Directions for this task: Without skipping a line, reproduce the entries exactly.

Listed records:
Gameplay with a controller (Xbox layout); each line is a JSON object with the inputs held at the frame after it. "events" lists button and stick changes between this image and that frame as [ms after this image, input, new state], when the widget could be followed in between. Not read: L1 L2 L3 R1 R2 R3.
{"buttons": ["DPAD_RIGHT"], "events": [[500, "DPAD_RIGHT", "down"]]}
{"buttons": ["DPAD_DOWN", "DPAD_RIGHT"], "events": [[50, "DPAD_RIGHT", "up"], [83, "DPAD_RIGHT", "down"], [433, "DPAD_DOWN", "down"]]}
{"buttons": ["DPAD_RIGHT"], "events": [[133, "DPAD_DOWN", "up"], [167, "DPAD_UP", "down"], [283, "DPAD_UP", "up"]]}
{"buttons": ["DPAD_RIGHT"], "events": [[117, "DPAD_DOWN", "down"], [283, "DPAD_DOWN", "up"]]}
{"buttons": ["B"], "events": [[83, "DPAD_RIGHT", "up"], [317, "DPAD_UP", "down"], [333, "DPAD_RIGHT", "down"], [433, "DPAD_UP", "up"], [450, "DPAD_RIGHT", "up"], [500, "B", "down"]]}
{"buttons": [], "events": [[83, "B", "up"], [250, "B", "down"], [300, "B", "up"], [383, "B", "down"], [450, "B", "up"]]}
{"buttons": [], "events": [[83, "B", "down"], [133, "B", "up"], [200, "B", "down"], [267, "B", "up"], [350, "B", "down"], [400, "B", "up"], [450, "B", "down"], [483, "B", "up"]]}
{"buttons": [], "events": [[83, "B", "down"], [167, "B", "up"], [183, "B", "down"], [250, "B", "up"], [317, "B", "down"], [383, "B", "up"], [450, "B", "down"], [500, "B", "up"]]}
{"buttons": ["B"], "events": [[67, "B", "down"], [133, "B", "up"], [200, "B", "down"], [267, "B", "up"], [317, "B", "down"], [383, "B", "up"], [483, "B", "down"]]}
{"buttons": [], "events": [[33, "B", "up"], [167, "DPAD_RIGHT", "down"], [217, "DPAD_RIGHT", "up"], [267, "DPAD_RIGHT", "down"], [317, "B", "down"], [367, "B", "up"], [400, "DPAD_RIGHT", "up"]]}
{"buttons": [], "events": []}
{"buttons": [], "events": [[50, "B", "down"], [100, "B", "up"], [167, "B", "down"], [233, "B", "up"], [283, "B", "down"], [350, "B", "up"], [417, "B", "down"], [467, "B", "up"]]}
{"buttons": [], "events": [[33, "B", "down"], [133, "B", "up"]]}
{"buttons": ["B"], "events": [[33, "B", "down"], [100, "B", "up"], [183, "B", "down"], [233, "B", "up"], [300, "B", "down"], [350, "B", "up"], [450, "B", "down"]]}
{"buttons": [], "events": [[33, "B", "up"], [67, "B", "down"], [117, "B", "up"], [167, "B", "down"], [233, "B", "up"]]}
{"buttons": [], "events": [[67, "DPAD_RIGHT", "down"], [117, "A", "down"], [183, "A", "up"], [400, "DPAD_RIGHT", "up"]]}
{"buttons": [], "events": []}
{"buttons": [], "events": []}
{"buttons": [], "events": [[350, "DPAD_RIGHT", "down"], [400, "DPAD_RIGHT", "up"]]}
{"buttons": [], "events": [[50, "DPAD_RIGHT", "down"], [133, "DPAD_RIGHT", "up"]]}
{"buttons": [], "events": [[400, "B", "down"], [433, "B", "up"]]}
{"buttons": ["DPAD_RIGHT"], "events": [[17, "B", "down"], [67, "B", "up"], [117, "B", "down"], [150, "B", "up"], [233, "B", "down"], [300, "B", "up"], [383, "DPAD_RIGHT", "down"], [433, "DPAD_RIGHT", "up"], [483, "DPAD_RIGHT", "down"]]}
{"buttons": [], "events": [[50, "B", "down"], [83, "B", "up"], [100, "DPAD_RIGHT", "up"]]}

Response below:
Gameplay with a controller (Xbox layout); each line is a JSON object with the inputs held at the frame after it. "events" lists button and stick changes between this image and that frame as [ms after this image, input, new state], when the widget could be followed in between. Not read: L1 L2 L3 R1 R2 R3.
{"buttons": ["DPAD_RIGHT"], "events": [[500, "DPAD_RIGHT", "down"]]}
{"buttons": ["DPAD_DOWN", "DPAD_RIGHT"], "events": [[50, "DPAD_RIGHT", "up"], [83, "DPAD_RIGHT", "down"], [433, "DPAD_DOWN", "down"]]}
{"buttons": ["DPAD_RIGHT"], "events": [[133, "DPAD_DOWN", "up"], [167, "DPAD_UP", "down"], [283, "DPAD_UP", "up"]]}
{"buttons": ["DPAD_RIGHT"], "events": [[117, "DPAD_DOWN", "down"], [283, "DPAD_DOWN", "up"]]}
{"buttons": ["B"], "events": [[83, "DPAD_RIGHT", "up"], [317, "DPAD_UP", "down"], [333, "DPAD_RIGHT", "down"], [433, "DPAD_UP", "up"], [450, "DPAD_RIGHT", "up"], [500, "B", "down"]]}
{"buttons": [], "events": [[83, "B", "up"], [250, "B", "down"], [300, "B", "up"], [383, "B", "down"], [450, "B", "up"]]}
{"buttons": [], "events": [[83, "B", "down"], [133, "B", "up"], [200, "B", "down"], [267, "B", "up"], [350, "B", "down"], [400, "B", "up"], [450, "B", "down"], [483, "B", "up"]]}
{"buttons": [], "events": [[83, "B", "down"], [167, "B", "up"], [183, "B", "down"], [250, "B", "up"], [317, "B", "down"], [383, "B", "up"], [450, "B", "down"], [500, "B", "up"]]}
{"buttons": ["B"], "events": [[67, "B", "down"], [133, "B", "up"], [200, "B", "down"], [267, "B", "up"], [317, "B", "down"], [383, "B", "up"], [483, "B", "down"]]}
{"buttons": [], "events": [[33, "B", "up"], [167, "DPAD_RIGHT", "down"], [217, "DPAD_RIGHT", "up"], [267, "DPAD_RIGHT", "down"], [317, "B", "down"], [367, "B", "up"], [400, "DPAD_RIGHT", "up"]]}
{"buttons": [], "events": []}
{"buttons": [], "events": [[50, "B", "down"], [100, "B", "up"], [167, "B", "down"], [233, "B", "up"], [283, "B", "down"], [350, "B", "up"], [417, "B", "down"], [467, "B", "up"]]}
{"buttons": [], "events": [[33, "B", "down"], [133, "B", "up"]]}
{"buttons": ["B"], "events": [[33, "B", "down"], [100, "B", "up"], [183, "B", "down"], [233, "B", "up"], [300, "B", "down"], [350, "B", "up"], [450, "B", "down"]]}
{"buttons": [], "events": [[33, "B", "up"], [67, "B", "down"], [117, "B", "up"], [167, "B", "down"], [233, "B", "up"]]}
{"buttons": [], "events": [[67, "DPAD_RIGHT", "down"], [117, "A", "down"], [183, "A", "up"], [400, "DPAD_RIGHT", "up"]]}
{"buttons": [], "events": []}
{"buttons": [], "events": []}
{"buttons": [], "events": [[350, "DPAD_RIGHT", "down"], [400, "DPAD_RIGHT", "up"]]}
{"buttons": [], "events": [[50, "DPAD_RIGHT", "down"], [133, "DPAD_RIGHT", "up"]]}
{"buttons": [], "events": [[400, "B", "down"], [433, "B", "up"]]}
{"buttons": ["DPAD_RIGHT"], "events": [[17, "B", "down"], [67, "B", "up"], [117, "B", "down"], [150, "B", "up"], [233, "B", "down"], [300, "B", "up"], [383, "DPAD_RIGHT", "down"], [433, "DPAD_RIGHT", "up"], [483, "DPAD_RIGHT", "down"]]}
{"buttons": [], "events": [[50, "B", "down"], [83, "B", "up"], [100, "DPAD_RIGHT", "up"]]}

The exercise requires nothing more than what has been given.